En tant qu’immigrant, je n’ai pas droit à un logement, à des services d’éducation, à des soins médicaux, à des prestations d’aide sociale ou à une protection en matière de pensions, et je ne peux être inscrit aux registres de la population résidente.

Pire encore, si j’obtenais un permis de séjour, je perdrais d’emblée le droit de dormir dans des refuges pour les nouveaux arrivants, ce qui signifie qu’il me faudrait trouver un endroit où dormir dans l’une des gares ferroviaires ou routières.

Quant au travail, les seuls emplois auxquels je peux aspirer en tant qu’immigrant du tiers‑monde sont des emplois subalternes et non spécialisés qui sont souvent dangereux et sous‑payés.
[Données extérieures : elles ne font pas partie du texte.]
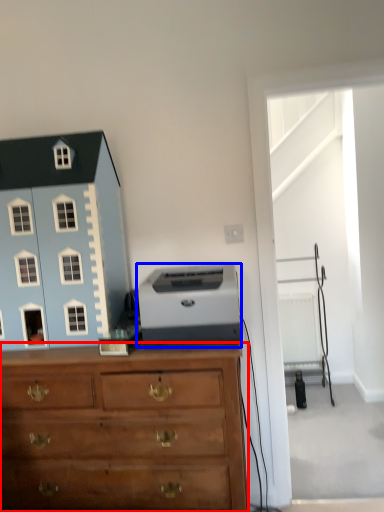
Question: Which object is closer to the camera taking this photo, chest of drawers (highlighted by a red box) or printer (highlighted by a blue box)?

Choices:
 (A) chest of drawers
 (B) printer

Answer: (A)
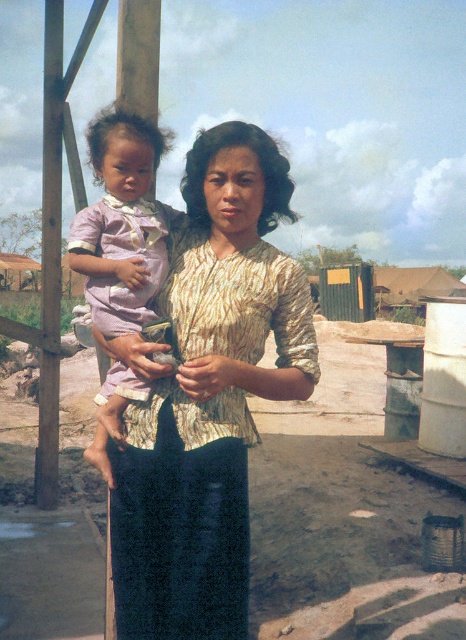
Between printed fabric blouse at center and pink satin dress at left, which one is positioned higher?

pink satin dress at left is higher up.

Which of these two, printed fabric blouse at center or pink satin dress at left, stands taller?

printed fabric blouse at center

Image resolution: width=466 pixels, height=640 pixels. What do you see at coordinates (207, 396) in the screenshot?
I see `printed fabric blouse at center` at bounding box center [207, 396].

Locate an element on the screen. The width and height of the screenshot is (466, 640). printed fabric blouse at center is located at coordinates (207, 396).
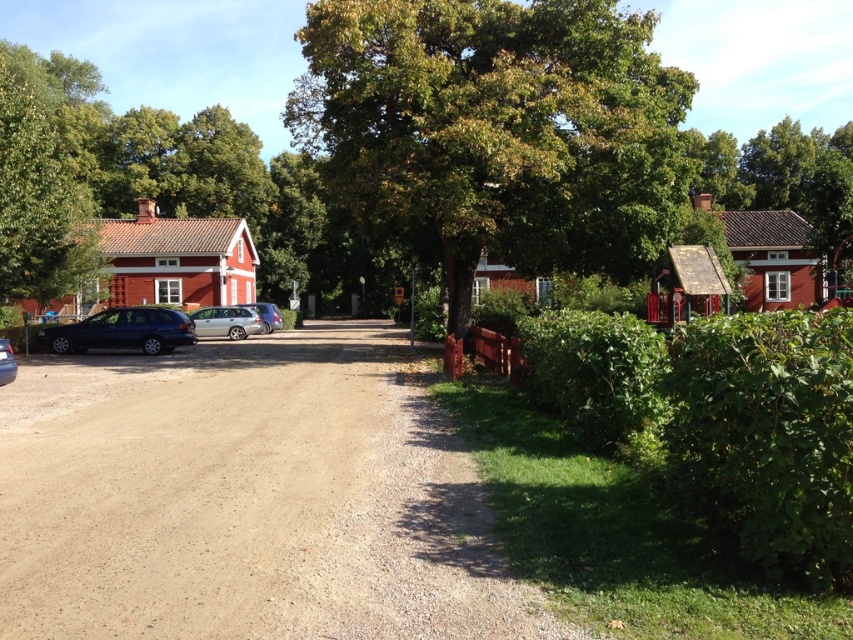
Question: Is green leafy tree at center thinner than satin black station wagon at lower left?

Choices:
 (A) yes
 (B) no

Answer: (B)

Question: Which of the following is the closest to the observer?

Choices:
 (A) satin black station wagon at lower left
 (B) matte black car at left
 (C) green leafy hedge at lower right
 (D) green leafy tree at center

Answer: (C)

Question: Can you confirm if green leafy tree at upper left is thinner than satin black station wagon at lower left?

Choices:
 (A) no
 (B) yes

Answer: (A)

Question: Estimate the real-world distances between objects in this image. Which object is closer to the matte black car at left?

Choices:
 (A) green leafy tree at center
 (B) green leafy hedge at lower right
 (C) green leafy hedge at right
 (D) green leafy tree at upper left

Answer: (B)

Question: Does green leafy tree at center have a larger size compared to matte black car at left?

Choices:
 (A) no
 (B) yes

Answer: (B)

Question: Which point is farther from the camera taking this photo?

Choices:
 (A) (7, 292)
 (B) (10, 365)

Answer: (A)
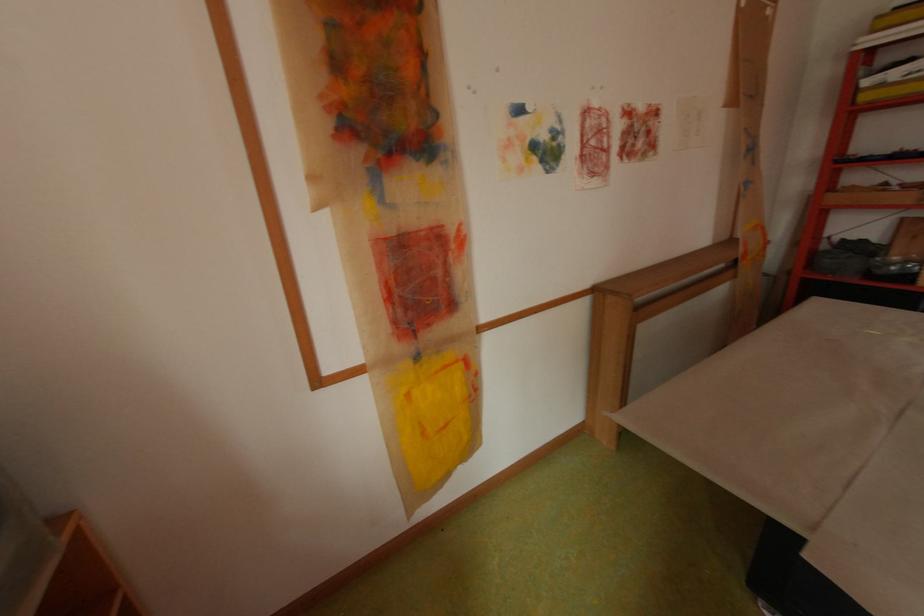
En Italie, les immigrants doivent souvent accepter de travailler au noir, ce qui signifie qu’ils ne bénéficient d’aucune protection légale ou médicale.

[...]

Enfin, je tiens à préciser qu’il n’y a aucun autre membre de ma famille en Italie; je vis seul et je dors dans des habitations de fortune ou dans des gares.

[8] Le 17 septembre 2019, l’agent a rejeté la demande de M. Kediye au motif que celui‑ci disposait d’une solution durable en Italie. Dans ses motifs, l’agent a résumé la réponse de M. Kediye avant d’indiquer ce qui suit :

[traduction]

Le demandeur a déclaré que son permesso di soggiorno per protezione sussidiaria (permis de séjour pour les personnes bénéficiant d’une protection subsidiaire) ne lui permettait pas d’avoir accès aux services de soins de santé et aux services d’éducation ni d’avoir un logement; toutefois, une personne qui a un tel permis de séjour a le droit de se rendre dans des refuges, de travailler, ainsi que d’accéder au système de soins de santé, au système d’éducation et au système d’aide sociale de l’Italie. Elle a aussi le droit d’avoir une carte d’identité italienne. Les détenteurs d’un statut de ce type peuvent également bénéficier de la réunification familiale. Le statut conféré par la protezione sussidiaria est un statut renouvelable de cinq ans et, après dix ans, le demandeur peut présenter une demande de citoyenneté italienne. Qui plus est, après cinq ans, le demandeur peut présenter une demande de permis de travail ou d’études dans d’autres pays de l’Union européenne. Bien que le demandeur ait déclaré que sa demande de statut de réfugié au sens de la Convention a été rejetée et que, pour cette raison, il n’a pas de solution durable en Italie, il s’est vu accorder un statut au titre d’une autre catégorie qui concerne les demandeurs qui ne peuvent pas retourner dans leur pays d’origine parce qu’ils craignent de subir un préjudice grave (mort, torture, menace grave). Comme pour la catégorie Asilo (demandeurs d’asile), ce statut permet à ses détenteurs d’obtenir la citoyenneté italienne et d’avoir accès entre‑temps aux services sociaux et au marché de l’emploi. J’ai examiné les considérations susmentionnées, ainsi que le contexte sociopolitique que le demandeur a décrit dans ses observations. Bien que les demandeurs d’asile, les réfugiés et les autres immigrants doivent surmonter quelques difficultés liées à l’intégration en Italie, nombreux sont ceux qui ont réussi à s’y intégrer. En outre, le pays dispose d’un cadre législatif qui leur permet d’accéder aux services et d’avoir une solution durable.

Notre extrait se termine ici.